La direction du groupe d’électroménager sera main dans la main avec les syndicats et plusieurs centaines de salariés pour manifester mercredi devant l’Assemblée nationale et faire ainsi pression sur les députés à la veille du passage en première lecture de cette loi portée par le député EELV de Gironde Nicolas Thierry.

Le groupe a indiqué à l’AFP prévoir à ce stade près de 600 personnes à ce rassemblement, mercredi 3 avril à 14h00 devant l’Assemblée nationale. Des bus viendront de Lourdes (Hautes-Pyrénées), Selongey, Is-sur-Tille (Côte d’Or), Pont-Évêque (Isère), Rumilly (Haute-Savoie), Mayenne (Mayenne), Saint-Lô (Manche) et du siège d’Écully (Rhône), selon la direction.

SEB indique ne pas utiliser de téflon dans ses revêtements antiadhésifs et affirme que les PFAS utilisés notamment dans la fabrication des célèbres poêles Tefal ne présentent pas de danger pour la santé.

Polluants « éternels »

Quasi-indestructibles, les substances per- et polyfluoroalkylées, ou PFAS, massivement utilisées dans l’industrie chimique, s’accumulent avec le temps dans l’air, le sol, les eaux des rivières, la nourriture et jusqu’au corps humain, d’où leur surnom de polluants « éternels ».

------------------------

À faire:
[a] Selon le texte sur les PFAS, combien de personnes le groupe prévoit-il à ce stade pour le rassemblement devant l'Assemblée nationale ?
[b] Reprenez la rédaction du texte sur les PFAS à la suite de sa dernière phrase.
Les données forment un ensemble distinct du texte.

------------------------

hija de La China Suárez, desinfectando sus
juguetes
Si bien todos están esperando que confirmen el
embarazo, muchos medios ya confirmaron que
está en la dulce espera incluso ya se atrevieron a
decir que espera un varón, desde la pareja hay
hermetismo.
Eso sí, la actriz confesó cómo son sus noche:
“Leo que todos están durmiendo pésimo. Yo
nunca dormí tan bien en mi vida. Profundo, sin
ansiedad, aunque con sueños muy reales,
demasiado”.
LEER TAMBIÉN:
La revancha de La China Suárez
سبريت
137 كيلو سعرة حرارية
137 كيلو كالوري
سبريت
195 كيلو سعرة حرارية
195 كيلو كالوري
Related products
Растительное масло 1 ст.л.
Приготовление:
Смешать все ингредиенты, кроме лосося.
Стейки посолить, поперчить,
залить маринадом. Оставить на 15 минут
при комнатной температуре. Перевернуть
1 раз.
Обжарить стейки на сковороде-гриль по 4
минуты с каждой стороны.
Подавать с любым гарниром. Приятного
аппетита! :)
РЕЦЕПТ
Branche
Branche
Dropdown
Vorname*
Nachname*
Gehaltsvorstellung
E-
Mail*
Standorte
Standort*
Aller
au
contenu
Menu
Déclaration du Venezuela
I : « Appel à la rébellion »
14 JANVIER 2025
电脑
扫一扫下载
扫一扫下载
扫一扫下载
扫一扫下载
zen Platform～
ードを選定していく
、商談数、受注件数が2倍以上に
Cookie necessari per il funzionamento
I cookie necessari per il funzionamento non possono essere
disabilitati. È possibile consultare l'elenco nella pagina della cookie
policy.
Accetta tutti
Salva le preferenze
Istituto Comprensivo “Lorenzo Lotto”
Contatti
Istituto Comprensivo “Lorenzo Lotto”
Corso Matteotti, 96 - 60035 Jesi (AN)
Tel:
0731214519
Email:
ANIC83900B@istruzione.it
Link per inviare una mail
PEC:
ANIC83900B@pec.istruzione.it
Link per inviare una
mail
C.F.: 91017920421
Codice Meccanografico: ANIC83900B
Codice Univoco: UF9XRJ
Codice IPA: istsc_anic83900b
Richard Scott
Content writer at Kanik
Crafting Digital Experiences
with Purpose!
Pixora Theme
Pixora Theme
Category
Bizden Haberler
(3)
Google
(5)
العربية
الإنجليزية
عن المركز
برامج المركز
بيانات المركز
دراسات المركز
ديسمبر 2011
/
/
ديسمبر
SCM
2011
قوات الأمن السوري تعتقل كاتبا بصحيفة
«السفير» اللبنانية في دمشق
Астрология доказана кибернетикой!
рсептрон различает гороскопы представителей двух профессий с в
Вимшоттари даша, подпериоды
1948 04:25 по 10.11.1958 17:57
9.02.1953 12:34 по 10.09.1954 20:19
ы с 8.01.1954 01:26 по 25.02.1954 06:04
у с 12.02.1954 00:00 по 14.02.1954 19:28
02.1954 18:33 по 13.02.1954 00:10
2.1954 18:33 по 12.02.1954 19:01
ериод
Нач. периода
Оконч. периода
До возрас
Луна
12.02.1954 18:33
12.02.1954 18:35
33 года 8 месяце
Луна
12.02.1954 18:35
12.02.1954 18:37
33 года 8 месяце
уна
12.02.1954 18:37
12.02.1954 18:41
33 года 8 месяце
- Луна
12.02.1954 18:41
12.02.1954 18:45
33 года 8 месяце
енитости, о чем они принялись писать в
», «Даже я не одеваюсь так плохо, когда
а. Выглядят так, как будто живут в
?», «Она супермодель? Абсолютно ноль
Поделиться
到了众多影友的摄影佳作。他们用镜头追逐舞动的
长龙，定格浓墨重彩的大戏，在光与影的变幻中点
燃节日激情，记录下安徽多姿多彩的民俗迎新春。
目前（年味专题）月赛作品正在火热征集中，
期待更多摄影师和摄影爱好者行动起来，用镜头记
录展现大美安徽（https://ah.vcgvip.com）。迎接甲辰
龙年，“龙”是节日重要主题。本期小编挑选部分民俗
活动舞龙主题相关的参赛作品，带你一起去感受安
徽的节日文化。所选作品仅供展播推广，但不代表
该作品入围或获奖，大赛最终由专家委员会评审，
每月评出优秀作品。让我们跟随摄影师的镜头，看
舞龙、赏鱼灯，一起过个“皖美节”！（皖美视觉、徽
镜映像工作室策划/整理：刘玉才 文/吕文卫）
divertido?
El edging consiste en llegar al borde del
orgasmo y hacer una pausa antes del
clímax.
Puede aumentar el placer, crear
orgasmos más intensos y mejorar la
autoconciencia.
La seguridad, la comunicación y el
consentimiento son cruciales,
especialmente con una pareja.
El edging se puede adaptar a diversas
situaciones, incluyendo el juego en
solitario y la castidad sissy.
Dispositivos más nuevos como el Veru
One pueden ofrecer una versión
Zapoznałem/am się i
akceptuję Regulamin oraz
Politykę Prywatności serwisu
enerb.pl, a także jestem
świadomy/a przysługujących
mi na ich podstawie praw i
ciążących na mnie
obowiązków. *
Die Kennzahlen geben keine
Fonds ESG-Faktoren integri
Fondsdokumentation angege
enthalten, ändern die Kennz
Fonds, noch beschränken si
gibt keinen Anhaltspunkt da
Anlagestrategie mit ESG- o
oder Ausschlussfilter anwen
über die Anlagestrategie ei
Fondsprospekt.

------------------------

Liste des réponses:
[a] Près de 600 personnes.

[b]
Ces molécules sont décrites par certains experts comme « la plus grande menace chimique au XXIe siècle », mais jugées en partie incontournables par l’industrie. La proposition de loi prévoit notamment d’interdire la fabrication et la vente de certains produits qui contiennent des PFAS. Elle sera débattue et soumise au vote des députés jeudi, le lendemain de la manifestation.

Le président du groupe français d’électroménager SEB, Thierry de la Tour d’Artaise, a estimé dimanche que « confondre des composants qui n’ont rien à voir entre eux aboutit à un non-sens », dans un entretien à La Tribune, soulignant que « cela concerne 3000 emplois en France », avec deux sites de production à Rumilly (Haute-Savoie) et Tournus (Saône-et-Loire). « Les produits Tefal -comme tous ceux de SEB- ne contiennent pas de PFAS considérés comme nocifs pour la santé ou l’environnement par les autorités sanitaires », a-t-il ajouté.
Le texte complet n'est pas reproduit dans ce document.